REPUBLIKA.CO.ID, ADDIS ABABA -- Pemerintah Sudan Selatan dan pemberontak di wilayah itu kembali menyepakati untuk mengakhiri pertempuran. Mereka pun akan membentuk pemerintahan transisi dalam waktu 60 hari.
BBC melaporkan, blok regional IGAD yang memediasi konflik tersebut, telah mengancam akan menjatuhkan sanksi jika mereka tidak mematuhi kesepakatan. Pertemuan tersebut dihadiri oleh Presiden Salva Kiir dan pemimpin pemberontak Riek Machar di Addis Ababa, Ethiopia.

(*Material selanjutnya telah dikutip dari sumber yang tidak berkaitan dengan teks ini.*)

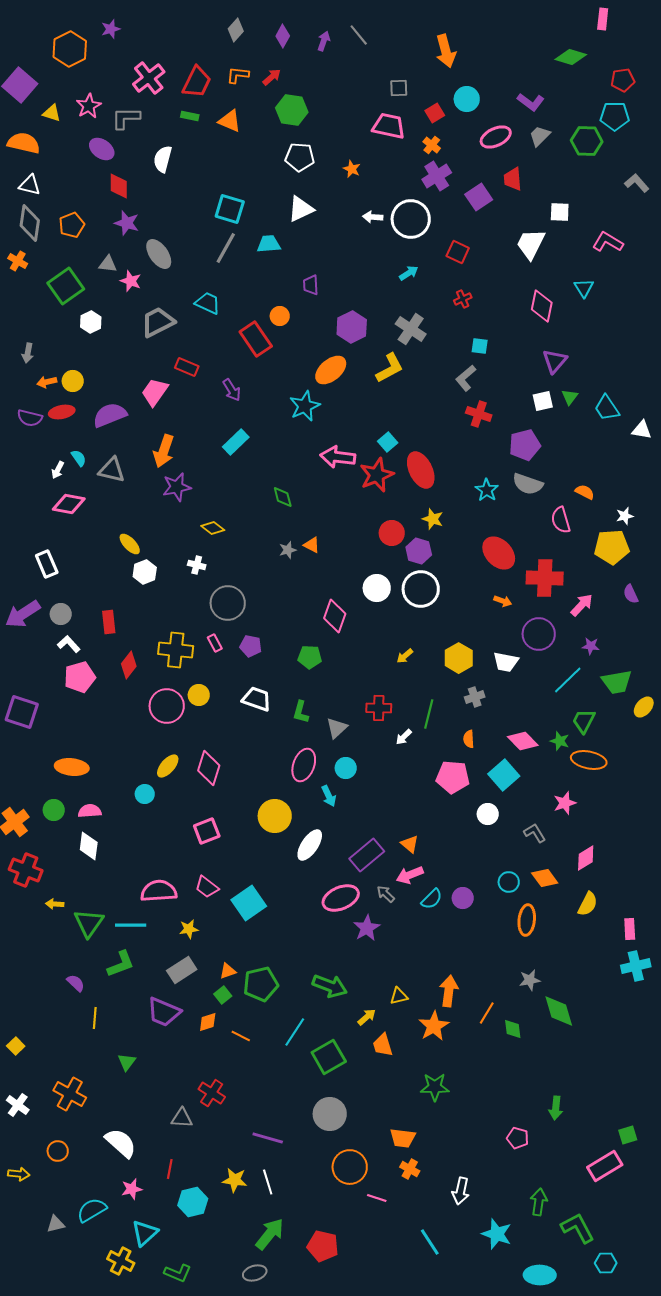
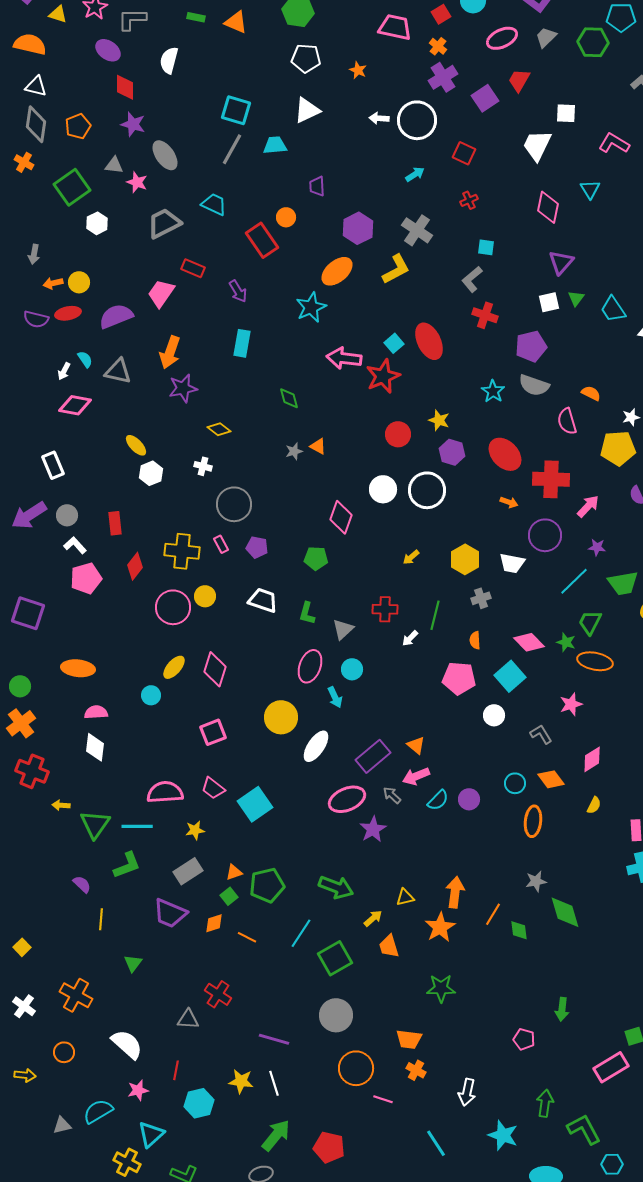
red trapezoid: (513, 179) -> (519, 80), turned 35
cyan rectangle: (236, 442) -> (242, 343), turned -36
red ellipse: (421, 470) -> (429, 341), moved
purple hexagon: (419, 551) -> (452, 452), moved
green circle: (54, 810) -> (20, 686), moved
yellow semicircle: (588, 904) -> (594, 805), size x0.7

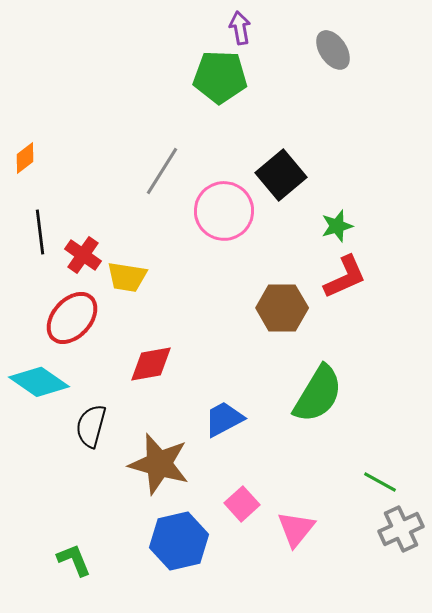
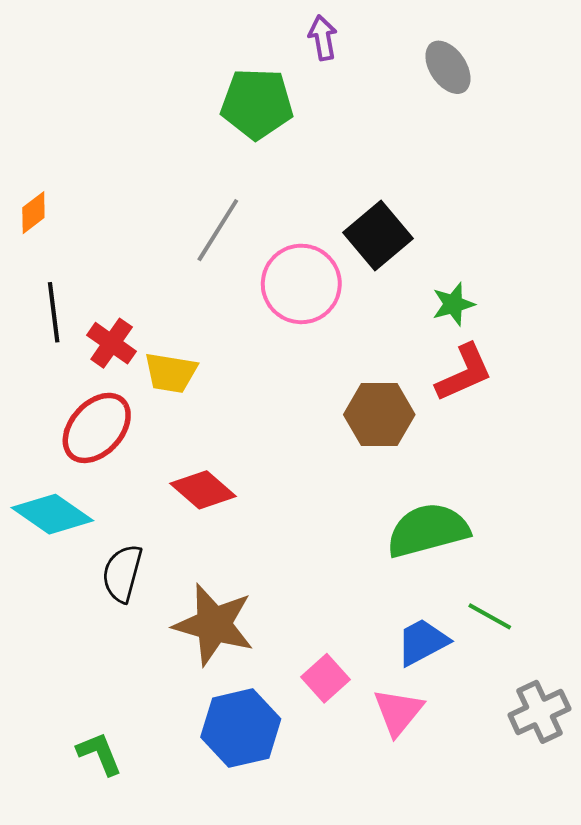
green pentagon: (220, 77) -> (257, 104), moved
red diamond: (151, 364) -> (203, 490), turned 51
green semicircle: (318, 394) -> (428, 530), turned -136
blue trapezoid: (224, 419) -> (422, 642), moved
green line: (380, 482) -> (490, 616), moved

"Jika mereka tidak mematuhi kesepakatan ini, IGAD sebagai bentuk organisasi, akan ikut menciptakan perdamaian di Sudan Selatan. Dalam hal ini, kami memiliki beberapa opsi termasuk penjatuhan sanksi dan tindakan-tindakan lainnya," kata Perdana Menteri Ethiopia Hailemariam Desalegn.
Sebelumnya, kedua belah pihak juga telah melakukan kesepakatan mengakhiri kekerasan. Namun sayangnya, kesepakatan itu pun gagal dilakukan dan krisis kemanusian semakin memburuk.
Ancaman dari para negara tetangga itu pun merupakan ancaman pertama kalinya yang diberikan kepada Sudan Selatan. Hal ini menunjukan bahwa mereka merasa frustasi atas kondisi di negara tersebut.
Ribuan orang dinyatakan telah tewas dalam konflik ini. Bahkan, jutaan warganya pun telah mengungsi. Konflik ini bermula dari konflik politik antara Kiir dan Machar, mantan wakil presiden yang dipecat, yang kemudian membesar menjadi konflik etnis.